History

United Kingdom
- Name: City of Edinburgh
- Namesake: Edinburgh
- Acquired: 1807 by purchase of a prize
- Fate: Foundered 6 April 1812

General characteristics
- Tons burthen: 526 (bm)

= City of Edinburgh (1807 ship) =

City of Edinburgh was a Spanish vessel, built in France, that a British frigate brought into the Cape of Good Hope in 1807 as a prize. There investors purchased her to trade with the penal colony of Port Jackson. She foundered in 1812 near the Azores while en route from Lima to Cadiz.

==Career==
Alexander Berry and Francis Shortt purchased a Spanish prize that they named City of Edinburgh. Their purpose was to carry provisions to New South Wales for sale there. On 4 September 1807 she left East London, South Africa with Pattison, master, and Berry, supercargo. She stopped at the Cape of Good Hope, Port Dalrymple, and Hobart, before she arrived at Port Jackson on 14 January 1808.

City of Edinburgh sailed for Norfolk Island on 25 May. She sailed to Norfolk Island to participate in the evacuation of the colony and the transfer of its inhabitants to Van Diemen's Land. She arrived at Norfolk Island on 4 June. Frequent storms and other issues delayed her departure until 9 September, when she left with some 250 settlers and their families, and some convicts. She then arrived at Hobart Town on 2 October. City of Edinburgh underwent some repairs at Hobart and then returned to Port Jackson on 18 November.

On 27 January 1809, City of Edinburgh sailed for Bay of Islands (New Zealand), Tongataboo Island (Tonga), Opuna (Vuna, Fiji), and then back to New Zealand. At Bay of Islands she underwent repairs while Berry arranged for the cutting of kauri trees for spars. She then sailed for Fiji. From Fiji City of Edinburgh sailed to Tonga. There, between July and August, she gathered sandalwood, before returning to Bay of Islands to retrieve the spars.

While City of Edinburgh was loading cargo at Bay of Islands, news came through of the Boyd Massacre, a massacre by local Māori of the crew and passengers of the ship . Pattison and Berry sailed City of Edinburgh to Whangaroa. There they were able to rescue four survivors and regain Boyds papers.

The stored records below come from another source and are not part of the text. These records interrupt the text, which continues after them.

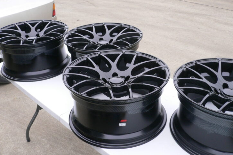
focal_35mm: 40
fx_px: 259
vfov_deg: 33.4
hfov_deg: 48.5
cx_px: 113
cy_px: 77
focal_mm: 5.8
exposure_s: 1/80
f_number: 2.8
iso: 100
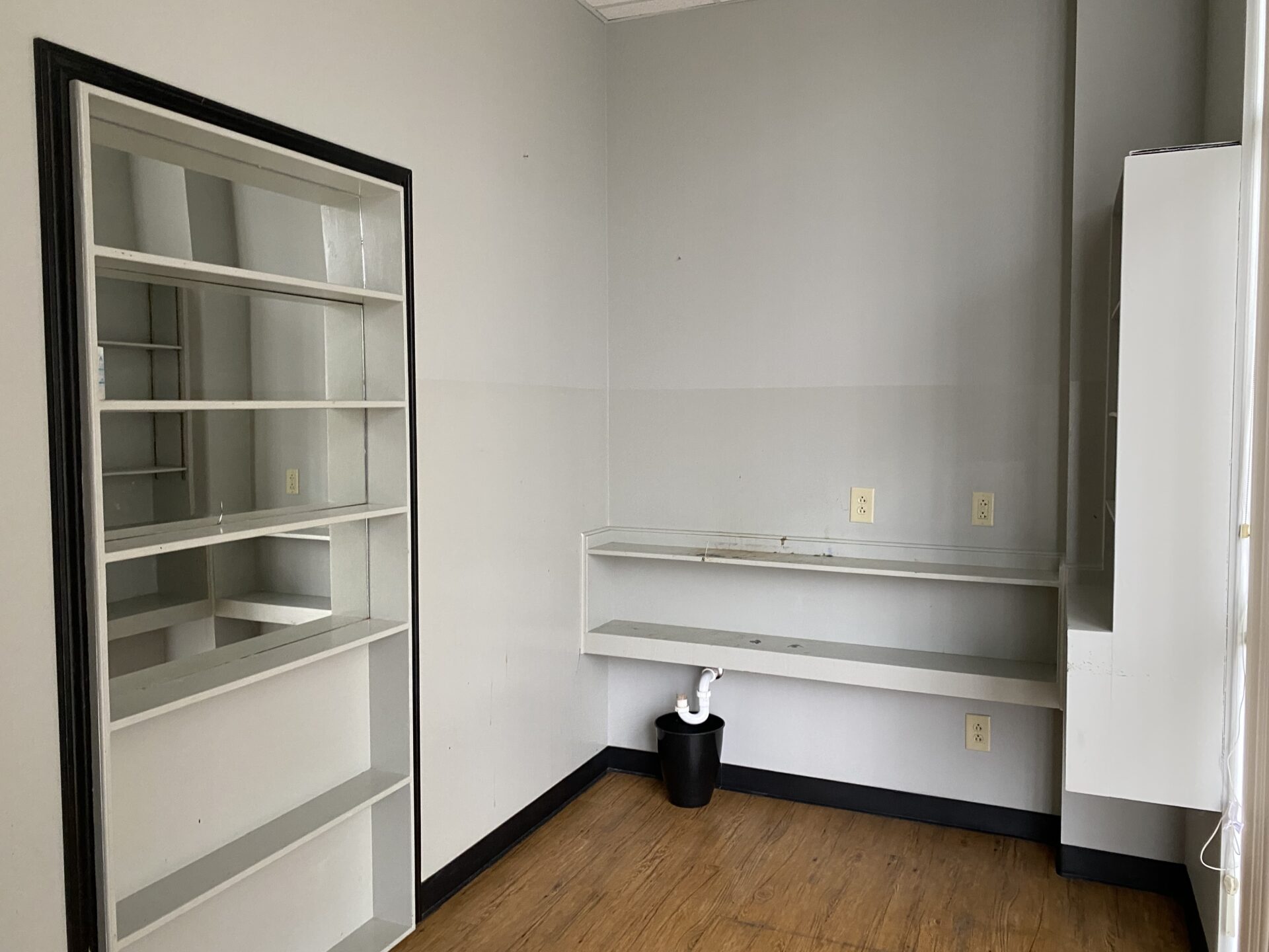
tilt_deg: -1.6
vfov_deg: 53.1
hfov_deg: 67.3
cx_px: 634
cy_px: 476
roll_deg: +1.7
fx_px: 953
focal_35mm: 26
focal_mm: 4.25
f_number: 1.8
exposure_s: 1/60
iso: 250
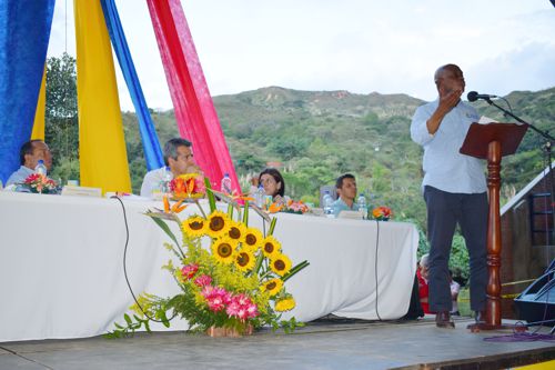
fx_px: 624
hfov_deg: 47.9
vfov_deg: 33.0
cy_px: 185
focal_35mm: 40
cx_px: 278
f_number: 4.5
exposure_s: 1/80
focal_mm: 27
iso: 800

City of Edinburgh sailed from New Zealand on 26 January 1810, with kauri spars for the Cape. She attempted sailing via Cape Horn but she was almost wrecked. Pattison made for Valparaiso. She underwent repairs there and he decided to sail to Cadiz. She was at Lima 15 October 1810.

==Fate==
City of Edinburgh, Pattison, master, foundered on 6 April 1812 in the Atlantic Ocean 46 leagues (138 nmi off the Azores with the loss of seven of her 51 crew. Fame, Pringle, master, coming from Terceira, rescued the survivors and brought them into Fowey, where they arrived on 17 May. City of Edinburgh was on a voyage from Lima to Cádiz, Spain.